Sometimes, you might not want the environment variables to be set in plain text. In these cases, you can leverage Beam secrets and the with_secrets command:

You can create secrets like this, using the CLI: beam secret create HF_TOKEN <your_token>.

from beam import Image

image = (
    Image()
    .add_python_packages(["huggingface_hub[cli]", "accelerate"])
    .with_envs(["HF_HUB_ENABLE_HF_TRANSFER=1", "HF_HOME"=/models])
    .with_secrets(["HF_TOKEN"]) # Models with a user agreement often require a token
    .add_commands(["huggingface-cli download meta-llama/Llama-3.2-3B"])
)

Note Adding secrets and environment variables to the build environment does not make them available in the runtime environment.

Runtime environment variables and secrets must be specified in the function decorator directy:

from beam import function

@function(env_vars={"HF_HOME": "/models"}, secrets=["HF_TOKEN"])
def download_model():
    return "Hello, world!"

Using a Dockerfile

You also have the option to build your own custom base image using a Dockerfile.

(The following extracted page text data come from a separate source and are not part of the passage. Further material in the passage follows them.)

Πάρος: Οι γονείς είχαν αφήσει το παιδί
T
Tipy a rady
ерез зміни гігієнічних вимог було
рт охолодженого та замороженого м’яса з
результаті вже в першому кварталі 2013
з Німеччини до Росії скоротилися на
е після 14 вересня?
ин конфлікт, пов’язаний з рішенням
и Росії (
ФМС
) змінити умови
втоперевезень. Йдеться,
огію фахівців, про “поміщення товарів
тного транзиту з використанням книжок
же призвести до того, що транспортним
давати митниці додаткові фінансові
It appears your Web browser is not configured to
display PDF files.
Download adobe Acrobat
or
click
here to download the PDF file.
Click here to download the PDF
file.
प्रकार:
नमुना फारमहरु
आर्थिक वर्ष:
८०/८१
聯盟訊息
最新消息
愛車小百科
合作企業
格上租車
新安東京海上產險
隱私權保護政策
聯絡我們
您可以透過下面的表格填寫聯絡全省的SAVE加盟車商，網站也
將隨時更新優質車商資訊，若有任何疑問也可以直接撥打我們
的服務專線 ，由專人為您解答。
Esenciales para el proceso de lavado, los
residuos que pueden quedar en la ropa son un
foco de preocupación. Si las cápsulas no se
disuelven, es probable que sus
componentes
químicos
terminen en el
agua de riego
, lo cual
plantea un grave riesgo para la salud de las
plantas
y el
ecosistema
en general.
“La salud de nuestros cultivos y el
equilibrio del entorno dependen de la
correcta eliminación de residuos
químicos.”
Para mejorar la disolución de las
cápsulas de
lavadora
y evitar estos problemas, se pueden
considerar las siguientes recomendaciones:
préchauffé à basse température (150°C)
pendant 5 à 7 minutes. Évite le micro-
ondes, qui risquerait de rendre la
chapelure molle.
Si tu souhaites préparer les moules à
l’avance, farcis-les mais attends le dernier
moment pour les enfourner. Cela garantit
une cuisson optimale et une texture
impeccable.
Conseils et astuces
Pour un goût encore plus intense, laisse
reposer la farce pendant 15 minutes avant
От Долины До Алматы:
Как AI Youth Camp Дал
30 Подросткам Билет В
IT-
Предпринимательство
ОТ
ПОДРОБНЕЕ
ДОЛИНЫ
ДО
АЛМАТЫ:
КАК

The from_dockerfile() command accepts a path to a valid Dockerfile as well as an optional path to a context directory:

from beam import Image, endpoint

image = Image().from_dockerfile("./Dockerfile").add_python_packages(["numpy"])


@endpoint(image=image, name="test_dockerfile")
def handler():
  return {}

The context directory serves as the root for any paths used in commands like COPY and ADD, meaning all relative paths are relative to this directory.

The image built from your Dockerfile will be used as the base image for a Beam application.

Ports will not be exposed in the runtime environment, and the entrypoint will be overridden.

Conda Environments

Beam supports using Anaconda environments via micromamba. To get started, you can chain the micromamba method to your Image definition and then specify packages and channels via the add_micromamba_packages method.

from beam import Image


image = (
    Image(python_version="python3.11")
    .micromamba()
    .add_micromamba_packages(packages=["pandas", "numpy"], channels=["conda-forge"])
    .add_python_packages(packages=["huggingface-hub[cli]"])
    .add_commands(commands=["micromamba run -n beta9 huggingface-cli download gpt2 config.json"])
)

You can still use pip to install additional packages in the conda environment and you can run shell commands too.

If you need to run a shell command inside the conda environment, you should prepend the command with micromamba run -n beta9 as shown above.